Giles, however, has no interest in the possibilities of theists and atheists deriving the same moral principles by reason – the same way that we derive the same periodic table of elements by reason, wondering only where it came from, but not what it says. He has so much hatred that he needs to see a difference – a condescending and denigrating difference – between their moral views.
Another significant place where religious ethics borrowed from an outside source is on the issue of slavery. Many abolitionists were religious. However, they did not find their arguments against slavery in the Bible. If those arguments were in the Bible, then where had they been hiding for the previous 2,000 years? Why is it that the Christians living in the Roman Empire never heard that slavery was wrong?
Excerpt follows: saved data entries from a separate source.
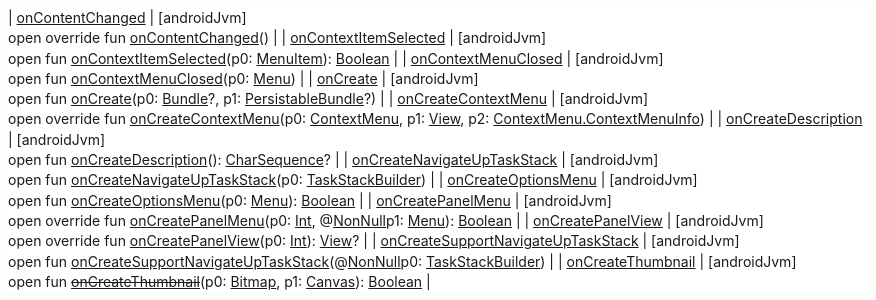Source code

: | [onContentChanged](index.md#394797256%2FFunctions%2F-1860755561) | [androidJvm]<br>open override fun [onContentChanged](index.md#394797256%2FFunctions%2F-1860755561)() |
| [onContextItemSelected](index.md#1812307060%2FFunctions%2F-1860755561) | [androidJvm]<br>open fun [onContextItemSelected](index.md#1812307060%2FFunctions%2F-1860755561)(p0: [MenuItem](https://developer.android.com/reference/kotlin/android/view/MenuItem.html)): [Boolean](https://kotlinlang.org/api/latest/jvm/stdlib/kotlin/-boolean/index.html) |
| [onContextMenuClosed](index.md#306528228%2FFunctions%2F-1860755561) | [androidJvm]<br>open fun [onContextMenuClosed](index.md#306528228%2FFunctions%2F-1860755561)(p0: [Menu](https://developer.android.com/reference/kotlin/android/view/Menu.html)) |
| [onCreate](index.md#1495493222%2FFunctions%2F-1860755561) | [androidJvm]<br>open fun [onCreate](index.md#1495493222%2FFunctions%2F-1860755561)(p0: [Bundle](https://developer.android.com/reference/kotlin/android/os/Bundle.html)?, p1: [PersistableBundle](https://developer.android.com/reference/kotlin/android/os/PersistableBundle.html)?) |
| [onCreateContextMenu](index.md#-1293424512%2FFunctions%2F-1860755561) | [androidJvm]<br>open override fun [onCreateContextMenu](index.md#-1293424512%2FFunctions%2F-1860755561)(p0: [ContextMenu](https://developer.android.com/reference/kotlin/android/view/ContextMenu.html), p1: [View](https://developer.android.com/reference/kotlin/android/view/View.html), p2: [ContextMenu.ContextMenuInfo](https://developer.android.com/reference/kotlin/android/view/ContextMenu.ContextMenuInfo.html)) |
| [onCreateDescription](index.md#1717196879%2FFunctions%2F-1860755561) | [androidJvm]<br>open fun [onCreateDescription](index.md#1717196879%2FFunctions%2F-1860755561)(): [CharSequence](https://kotlinlang.org/api/latest/jvm/stdlib/kotlin/-char-sequence/index.html)? |
| [onCreateNavigateUpTaskStack](index.md#2062770608%2FFunctions%2F-1860755561) | [androidJvm]<br>open fun [onCreateNavigateUpTaskStack](index.md#2062770608%2FFunctions%2F-1860755561)(p0: [TaskStackBuilder](https://developer.android.com/reference/kotlin/android/app/TaskStackBuilder.html)) |
| [onCreateOptionsMenu](index.md#-825108757%2FFunctions%2F-1860755561) | [androidJvm]<br>open fun [onCreateOptionsMenu](index.md#-825108757%2FFunctions%2F-1860755561)(p0: [Menu](https://developer.android.com/reference/kotlin/android/view/Menu.html)): [Boolean](https://kotlinlang.org/api/latest/jvm/stdlib/kotlin/-boolean/index.html) |
| [onCreatePanelMenu](index.md#45730038%2FFunctions%2F-1860755561) | [androidJvm]<br>open override fun [onCreatePanelMenu](index.md#45730038%2FFunctions%2F-1860755561)(p0: [Int](https://kotlinlang.org/api/latest/jvm/stdlib/kotlin/-int/index.html), @[NonNull](https://developer.android.com/reference/kotlin/androidx/annotation/NonNull.html)p1: [Menu](https://developer.android.com/reference/kotlin/android/view/Menu.html)): [Boolean](https://kotlinlang.org/api/latest/jvm/stdlib/kotlin/-boolean/index.html) |
| [onCreatePanelView](index.md#-691578688%2FFunctions%2F-1860755561) | [androidJvm]<br>open override fun [onCreatePanelView](index.md#-691578688%2FFunctions%2F-1860755561)(p0: [Int](https://kotlinlang.org/api/latest/jvm/stdlib/kotlin/-int/index.html)): [View](https://developer.android.com/reference/kotlin/android/view/View.html)? |
| [onCreateSupportNavigateUpTaskStack](index.md#232313904%2FFunctions%2F-1860755561) | [androidJvm]<br>open fun [onCreateSupportNavigateUpTaskStack](index.md#232313904%2FFunctions%2F-1860755561)(@[NonNull](https://developer.android.com/reference/kotlin/androidx/annotation/NonNull.html)p0: [TaskStackBuilder](https://developer.android.com/reference/kotlin/androidx/core/app/TaskStackBuilder.html)) |
| [onCreateThumbnail](index.md#203639607%2FFunctions%2F-1860755561) | [androidJvm]<br>open fun [~~onCreateThumbnail~~](index.md#203639607%2FFunctions%2F-1860755561)(p0: [Bitmap](https://developer.android.com/reference/kotlin/android/graphics/Bitmap.html), p1: [Canvas](https://developer.android.com/reference/kotlin/android/graphics/Canvas.html)): [Boolean](https://kotlinlang.org/api/latest/jvm/stdlib/kotlin/-boolean/index.html) |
In fact, those who defended slavery were able to find substantial support for their position in scripture. If God was against slavery, then why were there so many passages in the Bible where God commanded people to take slaves? Why were there passages on the proper care and feeding of slaves? Why instead of a commandment that says, “You should not own another human as if he were cattle,” there was a commandment that said that, “You should not even have your slaves do work on the Sabbath?”
The argument for the abolition of slavery comes from the same root as the argument for government from the consent of the governed - that reason does not see in nature any natural and unambiguous mark identifying one person as a right to rule and another the duty to obey. It does not matter that scripture tells us of such a right, we find no such mark in nature.
Once again, there was no appeal to scripture in this argument. It was an appeal to reason alone. Once reason showed the immorality of slavery, theists took the lessons of reason and assigned them to God.
Giles then comes along and asks, “Why do atheists seem to follow Christian morality?”
The answer is, “Because what passes for Christian morality these days is non-scripture based morality adopted because of its reasonableness and then assigned to God.
People are going to continue to adopt secular moral principles. The reason they will do so because people who look at morality through the light of reason are finding real-world solutions to real-world problems. People will see the way these principles will make their lives better, and will adopt them.
Those who do not wish to give up their religion – who also want to think of an afterlife and a God – will continue to mix the two. They will take reason-based morality and continue to assign it to God, ignoring whatever elements of scripture contradict morality and asserting that those fragments of truth found in the Bible are proof that morality came from God.
In short, people such as Giles are like the apprentice, stealing the masterpiece of a much more skilled student, holding it out in public, and saying, “Look what I did!” Not only does he fraudulently claim to be a master craftsman, but he claims himself to be the moral superior of those he robs from as well.